_ACTIVITY_
Begin at the line below that has "univerzitného terminálu !" and stop after the line that has "- poplatok za ISIC licenciu na". Please restate only those lines, word for word.

RECORDS TO PROCESS below:

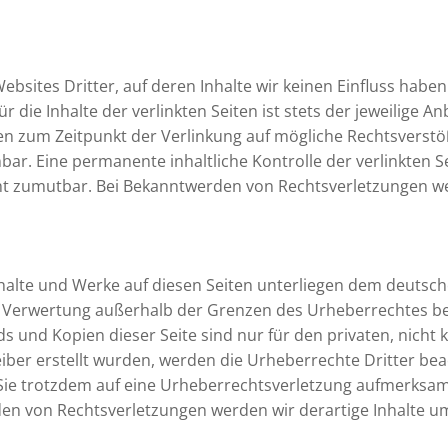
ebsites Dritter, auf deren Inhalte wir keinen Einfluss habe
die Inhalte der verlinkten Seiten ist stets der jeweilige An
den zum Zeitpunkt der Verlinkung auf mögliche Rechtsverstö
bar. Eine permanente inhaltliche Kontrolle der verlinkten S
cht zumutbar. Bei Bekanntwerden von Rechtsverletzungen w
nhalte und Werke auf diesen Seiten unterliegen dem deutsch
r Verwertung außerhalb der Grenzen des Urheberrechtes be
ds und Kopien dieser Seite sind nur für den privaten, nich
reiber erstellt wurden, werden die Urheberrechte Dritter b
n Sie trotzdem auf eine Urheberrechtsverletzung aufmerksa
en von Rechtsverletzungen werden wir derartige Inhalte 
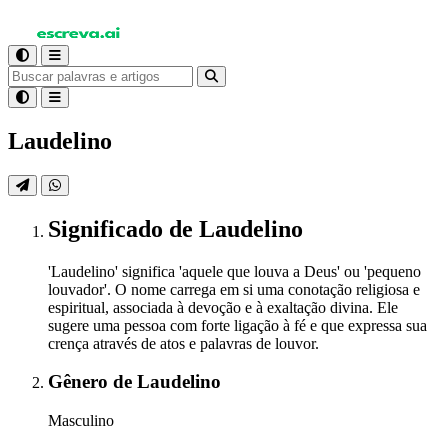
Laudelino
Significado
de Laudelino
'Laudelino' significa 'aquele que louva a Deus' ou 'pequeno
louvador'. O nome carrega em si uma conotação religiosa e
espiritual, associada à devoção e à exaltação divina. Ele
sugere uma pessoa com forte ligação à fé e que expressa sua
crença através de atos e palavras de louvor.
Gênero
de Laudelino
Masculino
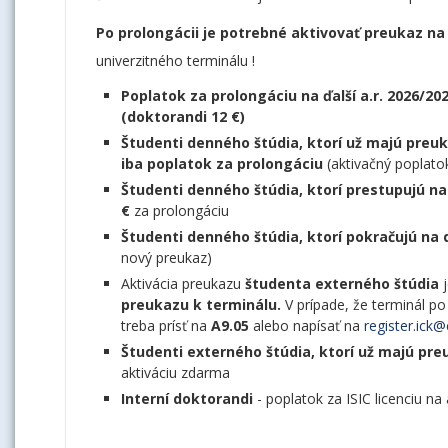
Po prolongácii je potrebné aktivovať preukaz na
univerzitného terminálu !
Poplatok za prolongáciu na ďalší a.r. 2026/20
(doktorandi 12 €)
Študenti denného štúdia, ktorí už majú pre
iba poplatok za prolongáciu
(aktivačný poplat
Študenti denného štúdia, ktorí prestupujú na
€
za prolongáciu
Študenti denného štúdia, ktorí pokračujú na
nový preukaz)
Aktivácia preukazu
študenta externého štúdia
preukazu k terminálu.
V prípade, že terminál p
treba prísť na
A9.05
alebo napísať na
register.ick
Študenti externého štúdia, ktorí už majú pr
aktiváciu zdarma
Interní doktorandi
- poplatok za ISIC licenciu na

End of RECORDS TO PROCESS.
RECORDS TO PROCESS below:

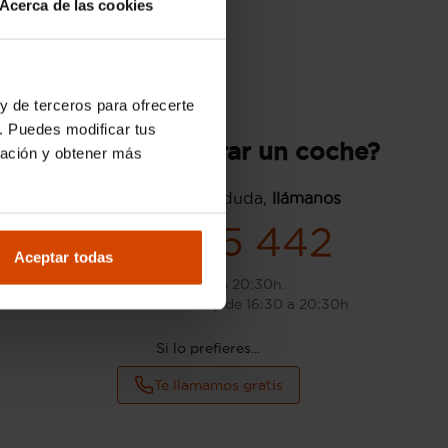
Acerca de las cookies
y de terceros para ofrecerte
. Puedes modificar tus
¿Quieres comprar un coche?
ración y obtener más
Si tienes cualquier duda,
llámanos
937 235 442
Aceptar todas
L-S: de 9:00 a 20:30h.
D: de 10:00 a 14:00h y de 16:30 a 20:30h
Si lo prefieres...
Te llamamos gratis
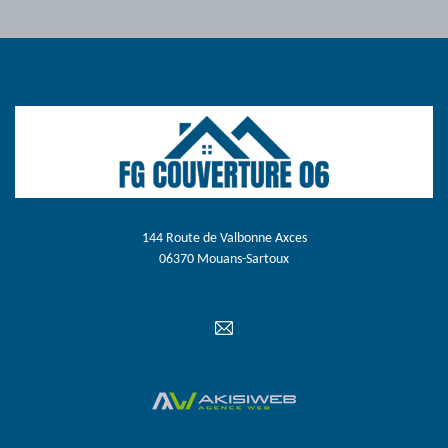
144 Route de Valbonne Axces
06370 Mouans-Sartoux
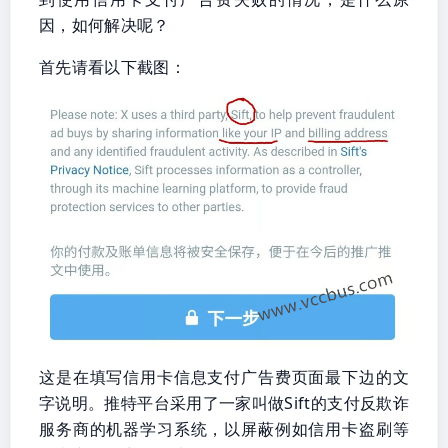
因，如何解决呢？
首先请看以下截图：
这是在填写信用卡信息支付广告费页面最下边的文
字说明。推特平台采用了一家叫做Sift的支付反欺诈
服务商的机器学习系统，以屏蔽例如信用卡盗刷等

End of RECORDS TO PROCESS.

_SOLUTION TO THIS PROBLEM_
univerzitného terminálu !
Poplatok za prolongáciu na ďalší a.r. 2026/20
(doktorandi 12 €)
Študenti denného štúdia, ktorí už majú pre
iba poplatok za prolongáciu
(aktivačný poplat
Študenti denného štúdia, ktorí prestupujú na
€
za prolongáciu
Študenti denného štúdia, ktorí pokračujú na
nový preukaz)
Aktivácia preukazu
študenta externého štúdia
preukazu k terminálu.
V prípade, že terminál p
treba prísť na
A9.05
alebo napísať na
register.ick
Študenti externého štúdia, ktorí už majú pr
aktiváciu zdarma
Interní doktorandi
- poplatok za ISIC licenciu na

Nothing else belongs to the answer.